Stored items from a collection:
'''
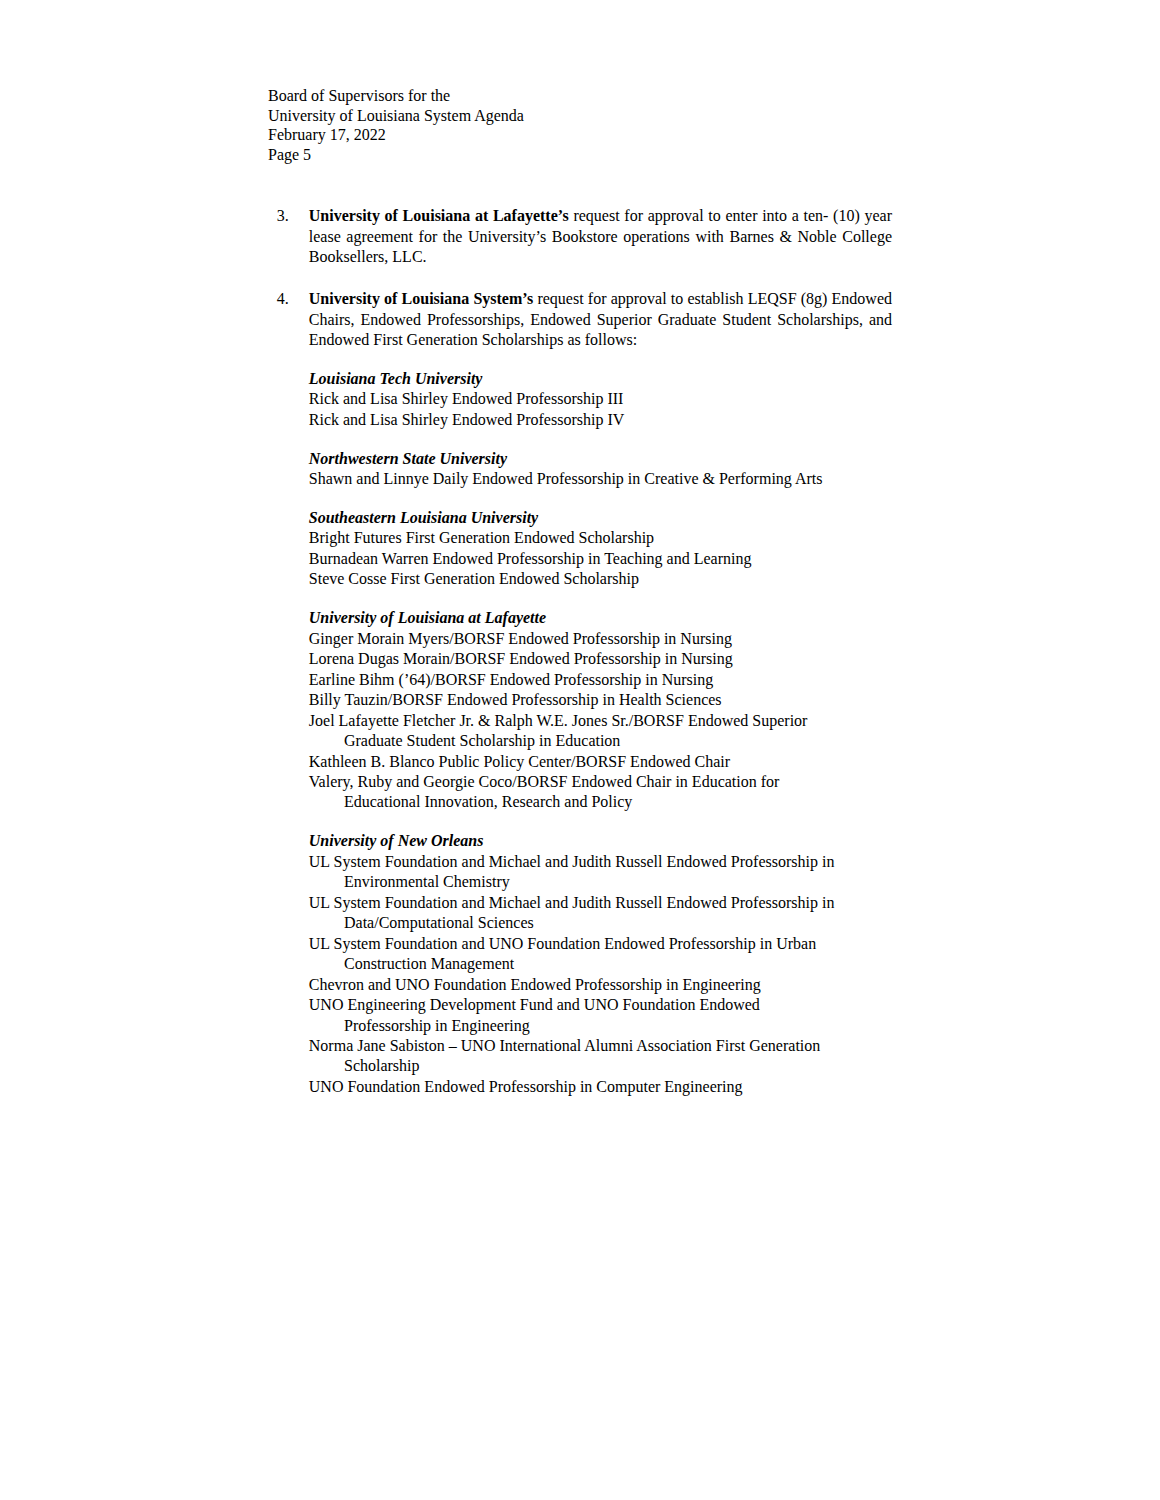Board of Supervisors for the
University of Louisiana System Agenda
February 17, 2022
Page 5
3.
University of Louisiana at Lafayette’s request for approval to enter into a ten- (10) year lease agreement for the University’s Bookstore operations with Barnes & Noble College Booksellers, LLC.
4.
University of Louisiana System’s request for approval to establish LEQSF (8g) Endowed Chairs, Endowed Professorships, Endowed Superior Graduate Student Scholarships, and Endowed First Generation Scholarships as follows:
Louisiana Tech University
Rick and Lisa Shirley Endowed Professorship III
Rick and Lisa Shirley Endowed Professorship IV
Northwestern State University
Shawn and Linnye Daily Endowed Professorship in Creative & Performing Arts
Southeastern Louisiana University
Bright Futures First Generation Endowed Scholarship
Burnadean Warren Endowed Professorship in Teaching and Learning
Steve Cosse First Generation Endowed Scholarship
University of Louisiana at Lafayette
Ginger Morain Myers/BORSF Endowed Professorship in Nursing
Lorena Dugas Morain/BORSF Endowed Professorship in Nursing
Earline Bihm (’64)/BORSF Endowed Professorship in Nursing
Billy Tauzin/BORSF Endowed Professorship in Health Sciences
Joel Lafayette Fletcher Jr. & Ralph W.E. Jones Sr./BORSF Endowed Superior
Graduate Student Scholarship in Education
Kathleen B. Blanco Public Policy Center/BORSF Endowed Chair
Valery, Ruby and Georgie Coco/BORSF Endowed Chair in Education for
Educational Innovation, Research and Policy
University of New Orleans
UL System Foundation and Michael and Judith Russell Endowed Professorship in
Environmental Chemistry
UL System Foundation and Michael and Judith Russell Endowed Professorship in
Data/Computational Sciences
UL System Foundation and UNO Foundation Endowed Professorship in Urban
Construction Management
Chevron and UNO Foundation Endowed Professorship in Engineering
UNO Engineering Development Fund and UNO Foundation Endowed
Professorship in Engineering
Norma Jane Sabiston – UNO International Alumni Association First Generation
Scholarship
UNO Foundation Endowed Professorship in Computer Engineering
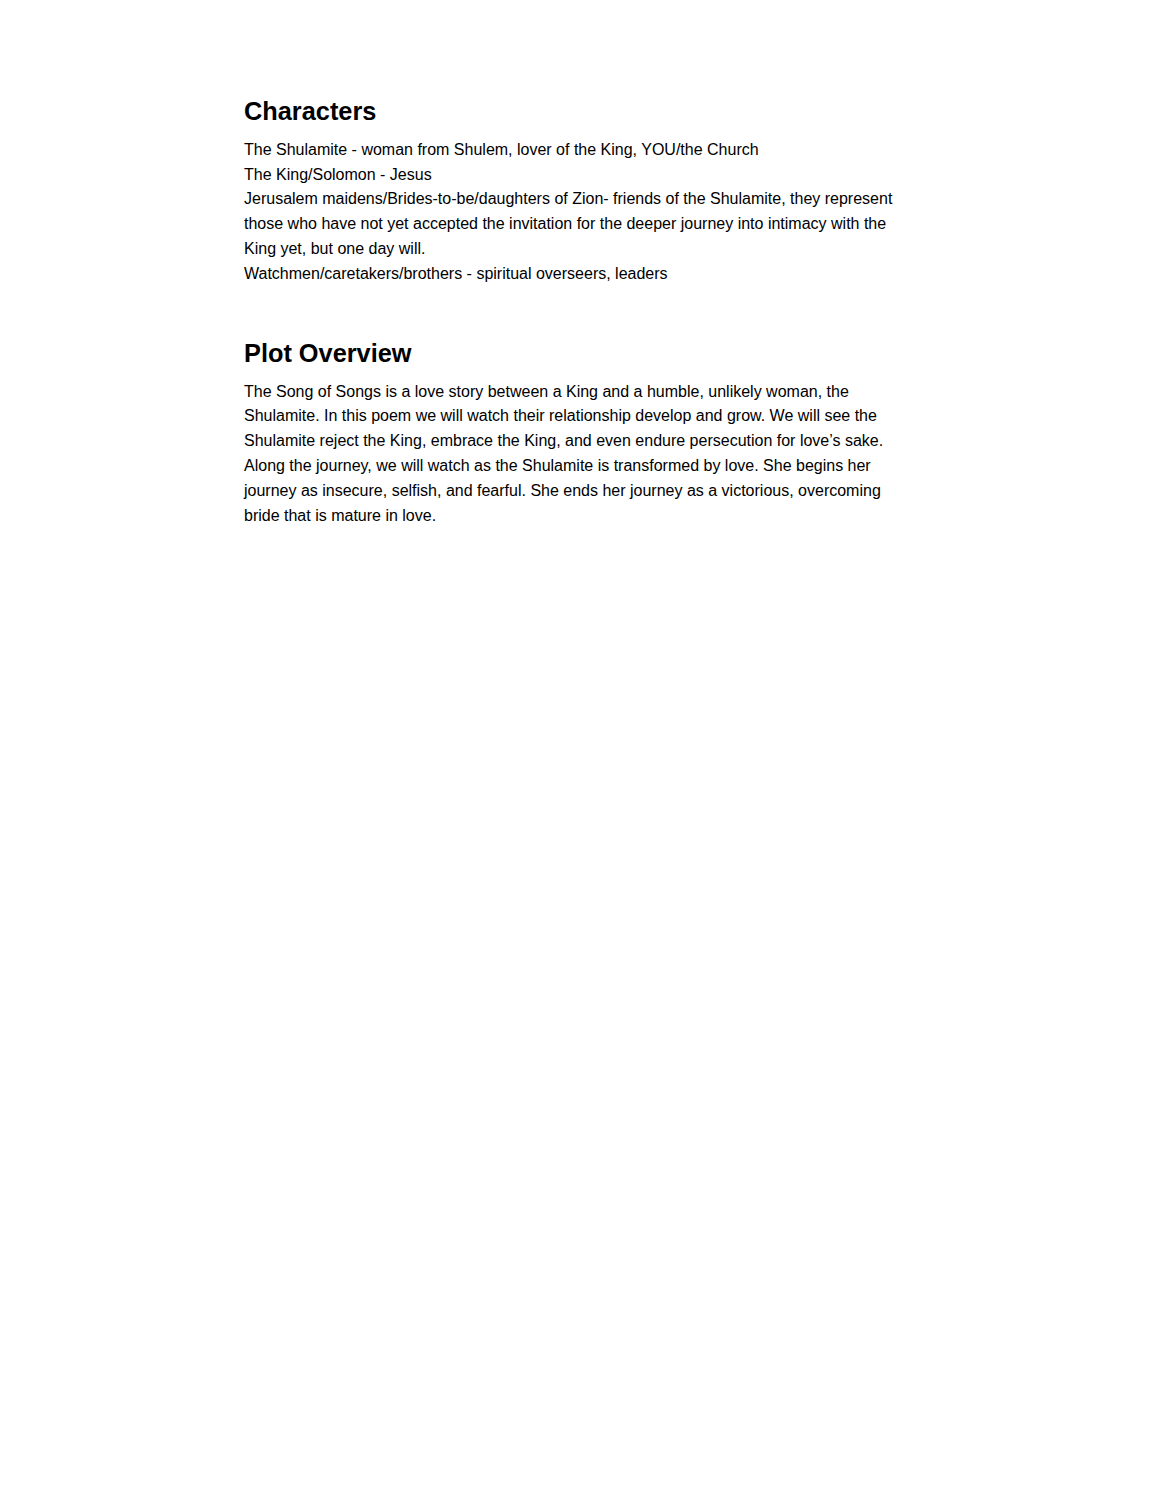Characters
The Shulamite - woman from Shulem, lover of the King, YOU/the Church
The King/Solomon - Jesus
Jerusalem maidens/Brides-to-be/daughters of Zion- friends of the Shulamite, they represent those who have not yet accepted the invitation for the deeper journey into intimacy with the King yet, but one day will.
Watchmen/caretakers/brothers - spiritual overseers, leaders
Plot Overview
The Song of Songs is a love story between a King and a humble, unlikely woman, the Shulamite. In this poem we will watch their relationship develop and grow. We will see the Shulamite reject the King, embrace the King, and even endure persecution for love’s sake. Along the journey, we will watch as the Shulamite is transformed by love. She begins her journey as insecure, selfish, and fearful. She ends her journey as a victorious, overcoming bride that is mature in love.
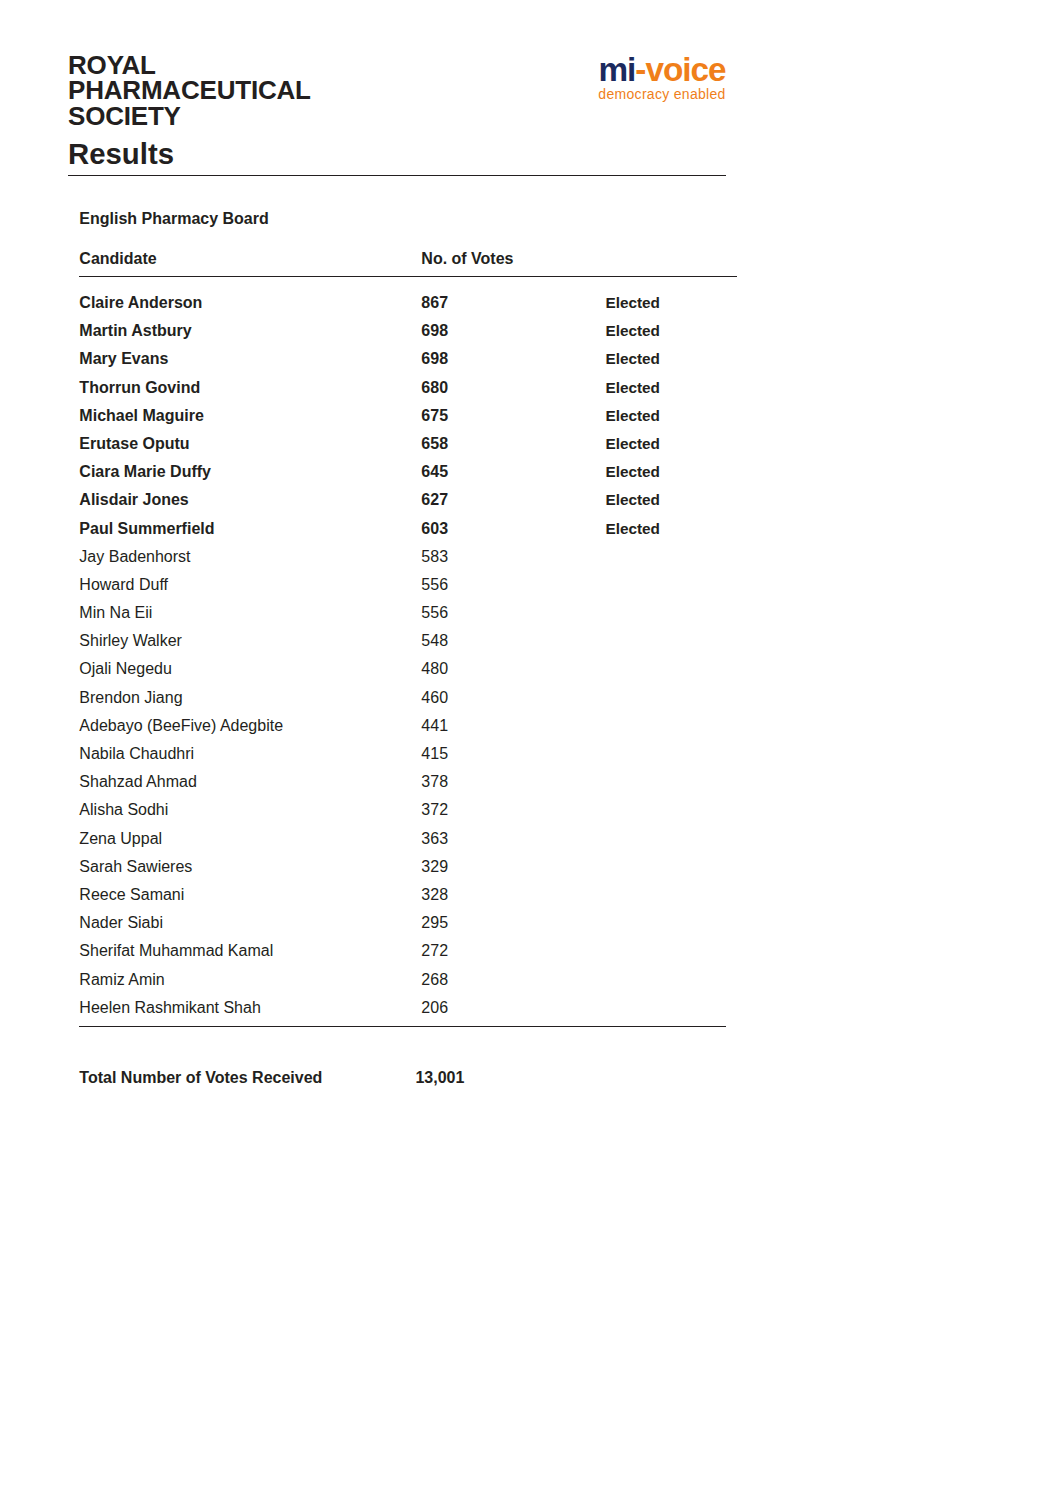Royal
Pharmaceutical
Society
mi-voice
democracy enabled
Results
English Pharmacy Board
| Candidate | No. of Votes | |
| --- | --- | --- |
| Claire Anderson | 867 | Elected |
| Martin Astbury | 698 | Elected |
| Mary Evans | 698 | Elected |
| Thorrun Govind | 680 | Elected |
| Michael Maguire | 675 | Elected |
| Erutase Oputu | 658 | Elected |
| Ciara Marie Duffy | 645 | Elected |
| Alisdair Jones | 627 | Elected |
| Paul Summerfield | 603 | Elected |
| Jay Badenhorst | 583 | |
| Howard Duff | 556 | |
| Min Na Eii | 556 | |
| Shirley Walker | 548 | |
| Ojali Negedu | 480 | |
| Brendon Jiang | 460 | |
| Adebayo (BeeFive) Adegbite | 441 | |
| Nabila Chaudhri | 415 | |
| Shahzad Ahmad | 378 | |
| Alisha Sodhi | 372 | |
| Zena Uppal | 363 | |
| Sarah Sawieres | 329 | |
| Reece Samani | 328 | |
| Nader Siabi | 295 | |
| Sherifat Muhammad Kamal | 272 | |
| Ramiz Amin | 268 | |
| Heelen Rashmikant Shah | 206 | |
Total Number of Votes Received
13,001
'''
Please filter the entries above down to the lines holding "Nursing" and copy them.

Ginger Morain Myers/BORSF Endowed Professorship in Nursing
Lorena Dugas Morain/BORSF Endowed Professorship in Nursing
Earline Bihm (’64)/BORSF Endowed Professorship in Nursing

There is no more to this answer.